Adapun, visi misi AMIN terkait rasio pajak yang hanya ditargetkan sebesar 13%-15% dari yang saat ini di kisaran 10%. Lembong mengungkapkan rasio tersebut tak terlalu ambisius seperti pasangan calon nomor urut 2 dan 3 yang kata dia mencapai 20% target tax ratio nya.
Menurutnya, target tax ratio dan skema perpajakan AMIN itu didasari atas proyeksi kondisi ekonomi global mendatang yang akan semakin sulit karena masih besarnya ancaman resesi global atau paling tidak berupa perlambatan ekonomi global.
“Jadi kami tidak mau naikkan pajak drastis saat perlambatan ekonomi karena rakyat sekarang saja sudah susah dengan harga pangan naik 20%-30%, tingginya biaya hidup, kalau ditimpa kenaikan pajak drasatis lagi hemat kami bisa kontraktif perekonomian,” tegas Lembong.
Anies dan Muhaimin juga mengungkapkan komitmennya untuk memajaki 100 orang terkaya di Indonesia lebih besar sambil menurunkan pajak rakyat kelas menengah.
Lembong menjelaskan, skema pengenaan pajak yang akan dikenakan kepada 100 orang terkaya di Indonesia itu tidak dalam bentuk pengenaan berbagai pajak tambahan baru. Melainkan sebatas penggunaan skema pajak kekayaan atau wealth tax.
“Ini lebih menuju yang istilahnya wealth tax. Kita harus pajaki hartanya, bukan penghasilannya, karena ini lebih ke isu ketimpangan harta ketimbang penghasilan,” ujar Lembong.
Skema kebijakan pajak terhadap mereka yang kedua adalah pengenaan pajak terhadap perusahaan para konglomerat yang terlibat duopoli atau oligopoli.

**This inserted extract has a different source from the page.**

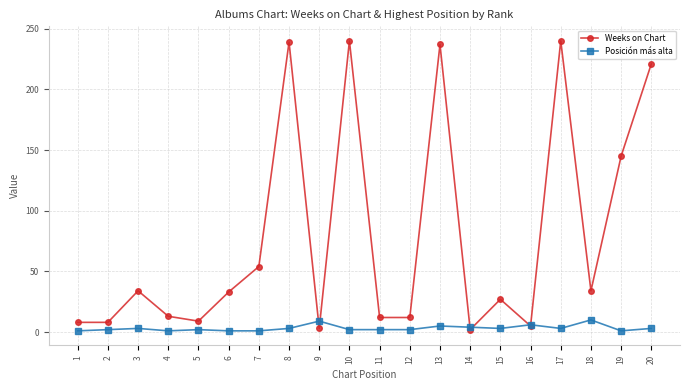

List the series in order of their peak value, highest first.

Weeks on Chart, Posición más alta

Artinya, pajak khusus terhadap bisnis yang hanya dijalankan oleh dua atau beberapa perusahaan saja.
“Kebanyakan duopoli, oligopoli yang nikmati duopoli atau oligopoli profit. Contoh di sektor minimart hanya ada dua, Indomaret dan Alfamart, kekurang persaingannya jadi itu merujuk kepada dua perusahaan ini sangat-sangat profit yang dirugikan konsumen karena kurangnya persaingan,” ucap Lembong.
Oleh sebab itu, mekanisme pemajakanannya kata dia akan terkonsentrasi pada industrinya. Apalagi iklim usaha yang hanya didominasi oleh segelintir pengusaha seperti duopoli atau oligopoli itu kata dia lebih berisiko sistemik terhadap perekonomian.